Bill Whitehouse, vice-chairman of the British Cave Rescue Council, said he had expected the Britons to reach the group first because they were by far the most experienced involved in the search. But he said some of the hardest work was still to come as they co-ordinated a dangerous rescue.
"The were doing the push-ahead and laying down the guidelines for others to follow," he said. "It is completely restricted with very dark tunnels and poor conditions, mud banks and areas that need excavating.
"They pushed forward on each dive, laying line and clearing the way."
They were followed by Seal divers leaving dumps of air bottles for a rescue operation, he added.
Whitehouse said that when the Brits arrived last week they did a couple of reconnaissance dives to assess the situation. But conditions rapidly and "cataclysmically" worsened over the weekend as bad weather meant rising water and a strong current before the rain eased off and diving could begin again.
He added: "Diving them out will not be an easy process. It is difficult enough with just one person but when you have several terrified children who are not divers ...
"It will take a lot of planning, a lot of equipment and a lot of preparation."
In 2010, Volanthen and Stanton were commended for their roles in a dramatic eight-day search for a potholer who was attempting to map tunnels in the Ardeche Gorges underground tunnel complex in France.
They found his body 780m from the mouth of the cave.
The boys were found close to a large, airy chamber known as "Pattaya Beach" – located more than 6.4km inside the cave – where rescuers had focused their efforts in recent days.

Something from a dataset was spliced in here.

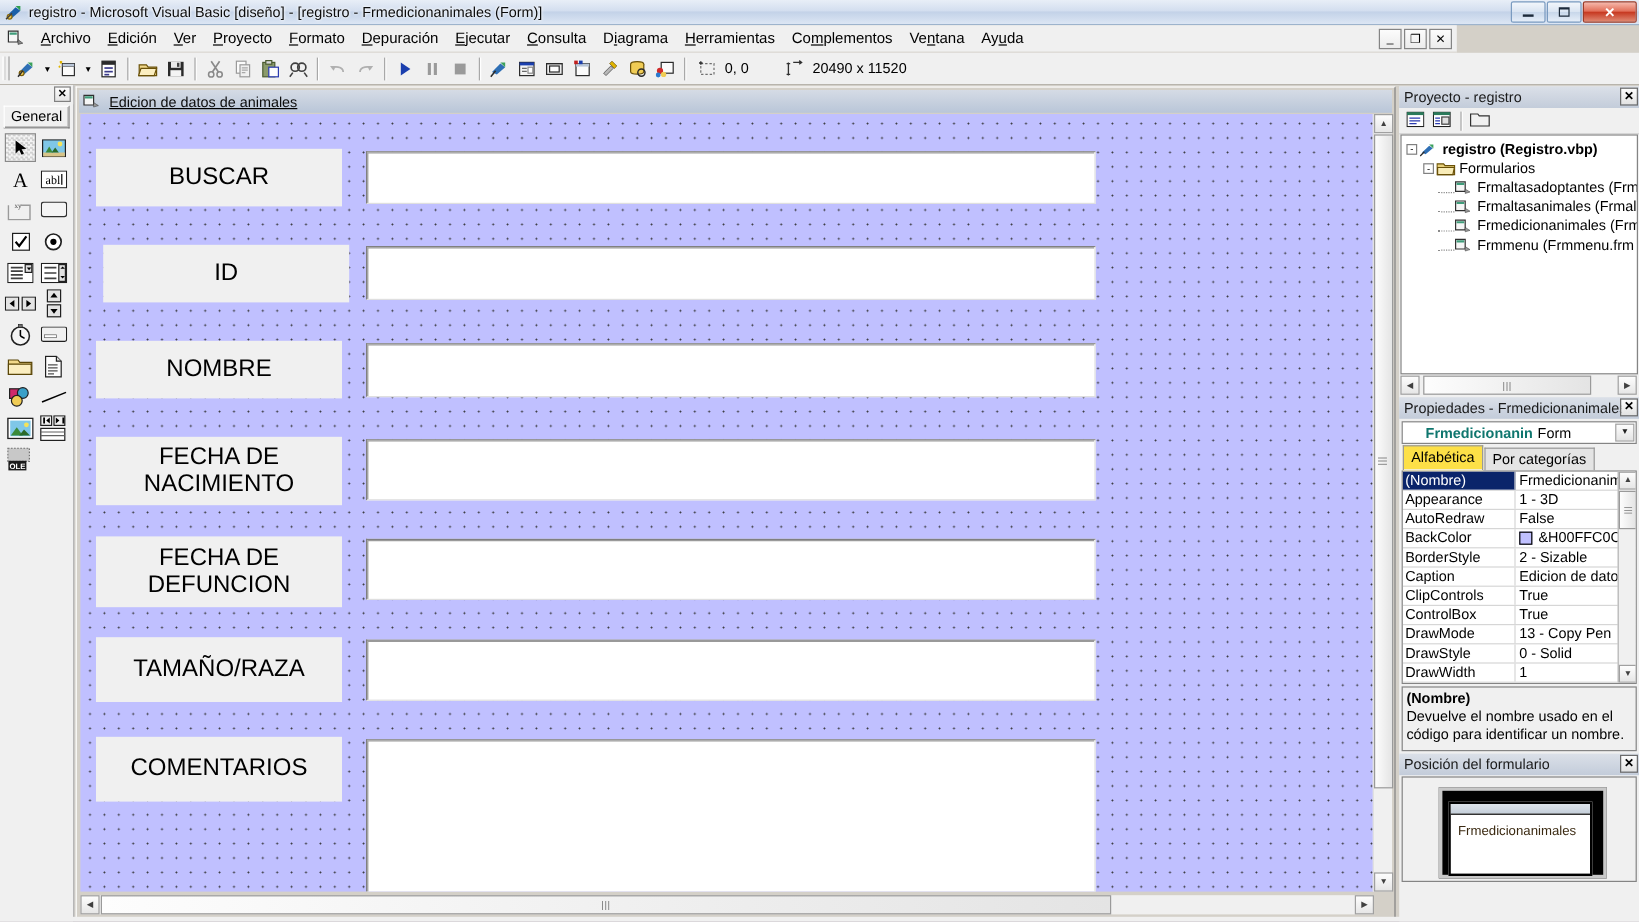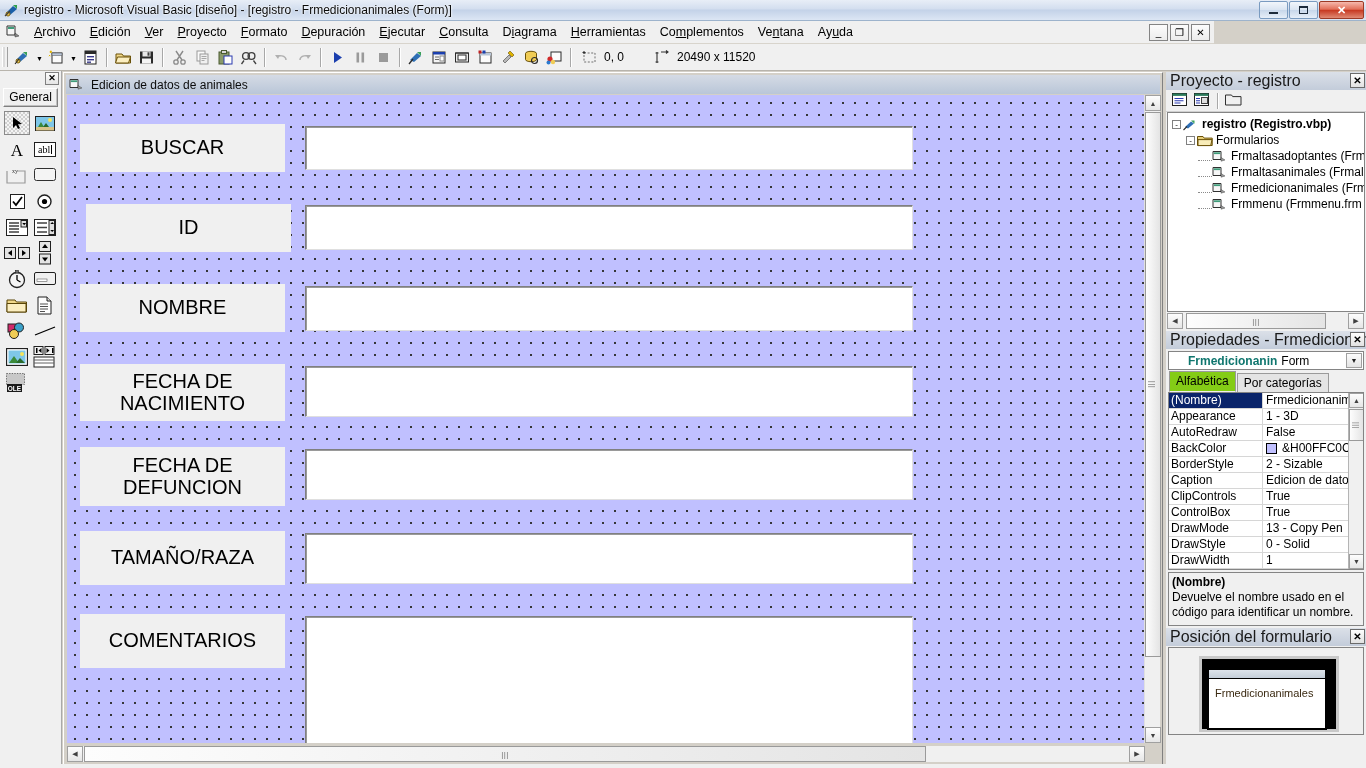"Edicion de datos de animales" .designer-caption { text-decoration: none -> underline }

The cave is one of Thailand's longest and a major tourist attraction during the dry season. Visitors are usually only allowed up to 800m inside because the cavern has a reputation for being difficult to navigate.
Officials said the boys knew the site well and had visited many times before, encouraging their frantic relatives that the children were athletic and strong and capable of surviving the ordeal by drinking rainwater.
The boys' families have been camping in the mud, praying outside the entrance to the cave, close to where the boys had left their football boots, backpacks and bicycles as they set off on their adventure.